After about 2 hours sleep (4 am-6 am) and some more last minute running around we drove to the airport on Tuesday with our remaining luggage (93 kg worth). We had to be at the airport before 5.30 pm for our 10.20 pm flight, because the freight company that was to handle our excess luggage to Astana (for cheap - this was the special deal Roger had arranged last week with the CEO of the company) closed business at 6.30 pm. After lots of heavy lifting we finally arrived at the freight counter, but strangely the counter was unattended and bare. After abit of waiting around, we decided to call the number of the freight forwarder, but the number didn't seem to be connecting... We decided to ask one of the other airport staff about why the counter was unattended. The lady we asked said "Oh sorry, they have just gone out of business, and closed shop only a day or two ago, because of the economic crisis."


It was only a few days ago that we had organised with the company to freight our gear today (excess baggage is normally AUD$58 per kilo).
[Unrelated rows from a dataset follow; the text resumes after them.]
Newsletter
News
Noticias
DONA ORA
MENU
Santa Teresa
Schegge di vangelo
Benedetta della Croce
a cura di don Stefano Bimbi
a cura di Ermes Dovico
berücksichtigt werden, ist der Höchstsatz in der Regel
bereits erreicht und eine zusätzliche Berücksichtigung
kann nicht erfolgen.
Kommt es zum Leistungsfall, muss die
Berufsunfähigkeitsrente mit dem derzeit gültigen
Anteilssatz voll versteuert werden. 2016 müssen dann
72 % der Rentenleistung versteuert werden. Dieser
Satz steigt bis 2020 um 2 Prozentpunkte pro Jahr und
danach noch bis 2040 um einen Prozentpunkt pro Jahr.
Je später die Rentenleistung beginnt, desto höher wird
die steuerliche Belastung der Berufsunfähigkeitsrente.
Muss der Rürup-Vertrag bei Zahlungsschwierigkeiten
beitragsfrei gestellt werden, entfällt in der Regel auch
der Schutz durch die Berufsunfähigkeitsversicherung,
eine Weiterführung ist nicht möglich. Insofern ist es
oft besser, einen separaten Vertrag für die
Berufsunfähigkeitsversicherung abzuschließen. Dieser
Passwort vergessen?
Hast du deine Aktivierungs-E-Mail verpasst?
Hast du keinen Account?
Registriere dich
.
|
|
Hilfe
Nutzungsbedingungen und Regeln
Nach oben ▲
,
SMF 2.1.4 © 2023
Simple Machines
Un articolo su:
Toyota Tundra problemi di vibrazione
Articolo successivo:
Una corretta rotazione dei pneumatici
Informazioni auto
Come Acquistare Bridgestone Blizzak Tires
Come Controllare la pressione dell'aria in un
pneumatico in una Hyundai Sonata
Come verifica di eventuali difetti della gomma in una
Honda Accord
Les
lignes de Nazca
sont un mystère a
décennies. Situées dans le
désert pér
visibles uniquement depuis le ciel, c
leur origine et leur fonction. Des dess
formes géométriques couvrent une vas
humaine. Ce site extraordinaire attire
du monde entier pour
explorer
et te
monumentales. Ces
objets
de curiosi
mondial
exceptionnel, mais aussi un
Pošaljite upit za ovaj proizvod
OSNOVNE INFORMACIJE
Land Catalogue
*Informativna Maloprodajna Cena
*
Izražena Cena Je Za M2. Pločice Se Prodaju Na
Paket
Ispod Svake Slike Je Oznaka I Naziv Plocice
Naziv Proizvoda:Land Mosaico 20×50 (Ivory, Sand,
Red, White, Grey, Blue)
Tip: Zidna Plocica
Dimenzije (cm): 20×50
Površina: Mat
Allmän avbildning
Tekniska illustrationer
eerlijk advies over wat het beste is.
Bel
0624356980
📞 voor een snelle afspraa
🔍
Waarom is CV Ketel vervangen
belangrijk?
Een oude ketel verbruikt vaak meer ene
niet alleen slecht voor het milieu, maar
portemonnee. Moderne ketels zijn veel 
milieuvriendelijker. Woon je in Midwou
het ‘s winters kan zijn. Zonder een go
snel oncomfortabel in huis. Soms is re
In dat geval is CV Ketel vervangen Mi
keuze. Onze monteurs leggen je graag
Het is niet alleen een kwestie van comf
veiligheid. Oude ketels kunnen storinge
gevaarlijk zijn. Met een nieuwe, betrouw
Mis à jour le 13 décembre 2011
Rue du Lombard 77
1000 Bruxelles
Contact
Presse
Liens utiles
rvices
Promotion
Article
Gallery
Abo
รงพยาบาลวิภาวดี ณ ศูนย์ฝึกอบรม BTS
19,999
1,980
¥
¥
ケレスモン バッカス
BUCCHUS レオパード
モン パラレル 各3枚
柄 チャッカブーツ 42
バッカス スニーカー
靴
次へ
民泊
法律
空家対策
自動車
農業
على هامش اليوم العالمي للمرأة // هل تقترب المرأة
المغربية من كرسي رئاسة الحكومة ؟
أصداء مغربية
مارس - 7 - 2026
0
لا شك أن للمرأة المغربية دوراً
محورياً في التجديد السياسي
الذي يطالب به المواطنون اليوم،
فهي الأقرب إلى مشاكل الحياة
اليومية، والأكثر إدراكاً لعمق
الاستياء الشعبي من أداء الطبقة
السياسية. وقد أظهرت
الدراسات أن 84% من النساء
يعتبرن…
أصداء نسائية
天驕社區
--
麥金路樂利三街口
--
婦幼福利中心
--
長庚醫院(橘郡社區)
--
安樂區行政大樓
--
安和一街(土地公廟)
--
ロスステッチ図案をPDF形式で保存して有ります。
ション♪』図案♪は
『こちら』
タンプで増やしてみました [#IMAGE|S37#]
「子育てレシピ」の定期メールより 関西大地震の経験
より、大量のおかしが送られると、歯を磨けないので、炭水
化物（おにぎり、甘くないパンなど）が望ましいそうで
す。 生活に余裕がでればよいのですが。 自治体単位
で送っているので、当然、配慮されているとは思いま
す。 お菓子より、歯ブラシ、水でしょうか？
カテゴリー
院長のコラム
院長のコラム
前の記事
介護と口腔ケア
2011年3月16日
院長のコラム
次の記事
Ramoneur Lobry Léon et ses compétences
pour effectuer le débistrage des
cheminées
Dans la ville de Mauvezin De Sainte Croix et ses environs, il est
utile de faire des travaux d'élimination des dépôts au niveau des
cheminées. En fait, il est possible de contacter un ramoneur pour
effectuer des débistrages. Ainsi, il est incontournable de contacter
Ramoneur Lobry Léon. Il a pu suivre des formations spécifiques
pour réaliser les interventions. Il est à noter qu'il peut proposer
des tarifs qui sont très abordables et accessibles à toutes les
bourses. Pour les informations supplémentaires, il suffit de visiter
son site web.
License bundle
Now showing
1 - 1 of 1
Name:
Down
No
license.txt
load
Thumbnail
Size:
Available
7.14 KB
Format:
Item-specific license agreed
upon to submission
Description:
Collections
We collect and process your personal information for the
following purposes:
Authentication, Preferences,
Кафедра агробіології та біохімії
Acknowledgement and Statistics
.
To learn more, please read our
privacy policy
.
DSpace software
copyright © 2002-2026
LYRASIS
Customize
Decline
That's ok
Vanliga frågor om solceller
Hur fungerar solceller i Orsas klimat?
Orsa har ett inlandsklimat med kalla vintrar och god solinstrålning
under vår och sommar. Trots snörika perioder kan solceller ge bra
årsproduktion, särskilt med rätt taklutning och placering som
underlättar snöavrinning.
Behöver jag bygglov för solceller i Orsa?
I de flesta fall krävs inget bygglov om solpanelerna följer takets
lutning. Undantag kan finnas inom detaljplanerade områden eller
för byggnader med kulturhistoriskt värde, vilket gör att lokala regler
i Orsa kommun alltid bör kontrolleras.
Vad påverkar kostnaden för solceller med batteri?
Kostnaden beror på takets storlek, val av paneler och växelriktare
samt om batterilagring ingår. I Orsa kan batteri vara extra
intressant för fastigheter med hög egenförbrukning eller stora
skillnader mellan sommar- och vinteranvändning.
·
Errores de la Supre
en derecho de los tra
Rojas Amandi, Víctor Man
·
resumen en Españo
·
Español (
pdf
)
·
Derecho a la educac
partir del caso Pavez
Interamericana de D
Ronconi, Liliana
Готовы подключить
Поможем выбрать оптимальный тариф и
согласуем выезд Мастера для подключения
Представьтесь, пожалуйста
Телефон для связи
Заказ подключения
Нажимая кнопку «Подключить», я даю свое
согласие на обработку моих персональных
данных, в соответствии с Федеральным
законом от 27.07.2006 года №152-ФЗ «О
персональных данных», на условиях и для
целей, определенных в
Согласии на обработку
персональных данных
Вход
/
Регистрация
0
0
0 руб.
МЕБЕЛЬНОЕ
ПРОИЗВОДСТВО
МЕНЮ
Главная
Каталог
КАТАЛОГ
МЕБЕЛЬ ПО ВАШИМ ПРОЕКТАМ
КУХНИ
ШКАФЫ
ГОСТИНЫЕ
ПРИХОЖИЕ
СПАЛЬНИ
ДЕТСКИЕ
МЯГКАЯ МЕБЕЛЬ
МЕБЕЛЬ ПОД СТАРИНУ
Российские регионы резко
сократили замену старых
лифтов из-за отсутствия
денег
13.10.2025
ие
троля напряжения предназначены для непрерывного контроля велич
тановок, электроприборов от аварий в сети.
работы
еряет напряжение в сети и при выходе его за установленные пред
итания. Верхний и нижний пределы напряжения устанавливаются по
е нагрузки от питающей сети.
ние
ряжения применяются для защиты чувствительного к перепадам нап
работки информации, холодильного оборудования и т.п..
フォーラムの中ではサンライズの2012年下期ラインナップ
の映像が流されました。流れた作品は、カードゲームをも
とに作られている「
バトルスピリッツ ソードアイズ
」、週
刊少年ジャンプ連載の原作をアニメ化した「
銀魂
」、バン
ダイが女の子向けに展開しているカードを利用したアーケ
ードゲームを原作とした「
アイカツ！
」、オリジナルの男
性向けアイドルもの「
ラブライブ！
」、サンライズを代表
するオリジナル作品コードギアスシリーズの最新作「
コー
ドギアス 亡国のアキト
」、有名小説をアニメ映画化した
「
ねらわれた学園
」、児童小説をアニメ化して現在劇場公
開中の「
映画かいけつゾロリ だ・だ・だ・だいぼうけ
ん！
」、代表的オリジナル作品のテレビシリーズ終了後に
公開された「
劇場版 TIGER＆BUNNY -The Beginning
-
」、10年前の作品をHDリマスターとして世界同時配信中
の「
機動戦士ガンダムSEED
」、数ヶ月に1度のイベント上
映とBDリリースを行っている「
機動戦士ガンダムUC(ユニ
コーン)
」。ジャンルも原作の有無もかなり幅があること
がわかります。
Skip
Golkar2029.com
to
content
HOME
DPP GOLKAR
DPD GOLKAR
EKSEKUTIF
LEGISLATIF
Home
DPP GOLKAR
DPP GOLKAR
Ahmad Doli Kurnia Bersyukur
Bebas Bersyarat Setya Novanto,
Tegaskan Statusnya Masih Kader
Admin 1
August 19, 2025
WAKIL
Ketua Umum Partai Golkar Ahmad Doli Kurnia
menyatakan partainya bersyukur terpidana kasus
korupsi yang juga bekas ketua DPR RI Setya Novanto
So now we were stuck at the airport with what we thought was 33 kg excess baggage (after wearing 16 kg of it). In the end after talking to airport management we found that because of the economic crisis, all freight forwarders at the airport had closed down and gone out of business, so our only remaining option was to check it in as excess baggage....and pay for it. After meekly walking up to the check-in counter (wearing 16 kg of luggage so it wouldnt count as baggage since it was clothing on our person...) we were kindly informed that we were actually allowed 30 kg each (not 20 kg as we were led to believe), and that she would only charge us for an extra $300. Considering we were facing a possible $1800 bill, $300 sounded rather reasonable. So that was a great relief.

Fortunately the first few days of the flight to Astana went fairly smoothly for us, because otherwise we would have been a complete wreck (14 h Melbourne - Abu Dhabi, 4 hour stopover, 6 h Abu Dhabi to Almaty). Getting through customs was no hassle (just a long queue because we were initially in the wrong line), but we nearly ran into trouble picking up our luggage. While Roger was been scrutineered by the passport control lady (the passport photo was pre hair cut), two Kazakhstani men had started picking up our luggage and putting it onto a trolley for us. This might seem like a nice friendly gesture (it did to Megan!) but when Roger arrived too he saw straight through it and insisted that we can do it ourselves. We don't know much Russian, but we know the essential "nyet nyet!" (no no!). When they started saying "twenty dollars?" "ten dollars?" Megan finally worked out that friendly gestures aren't always for free!

We were very relieved to see Vitaliy's face through the gates at the airport. We hadn't met him before (just seen his photo in the Discovery Kazakhstan magazine) but we knew he also recognised us too - oh, the Australian Geographic T-shirts might have been a clue!

After a 40 min bus ride with him through Almaty, we arrived at the flat he and his other colleagues had rented for a few days for their business trip to Almaty. At that time it was some 24 hours we had left Melbourne, so we were extremely tired. Nonetheless, we were informed that we were to be thrown a party that night by the Historico-Geographic Society, and that some journalists would be attending and that we would be interviewed by the daily, national newspaper. During the interview, we could hardly comprehend English, let alone Russian, but we managed to hold up OK during the interview (thanks to the interpreter) and are just about to hit the sack. Got a few days' of sleep to catch up on, if we can.

Tomorrow, on to Astana, or maybe Karaganda - who knows?!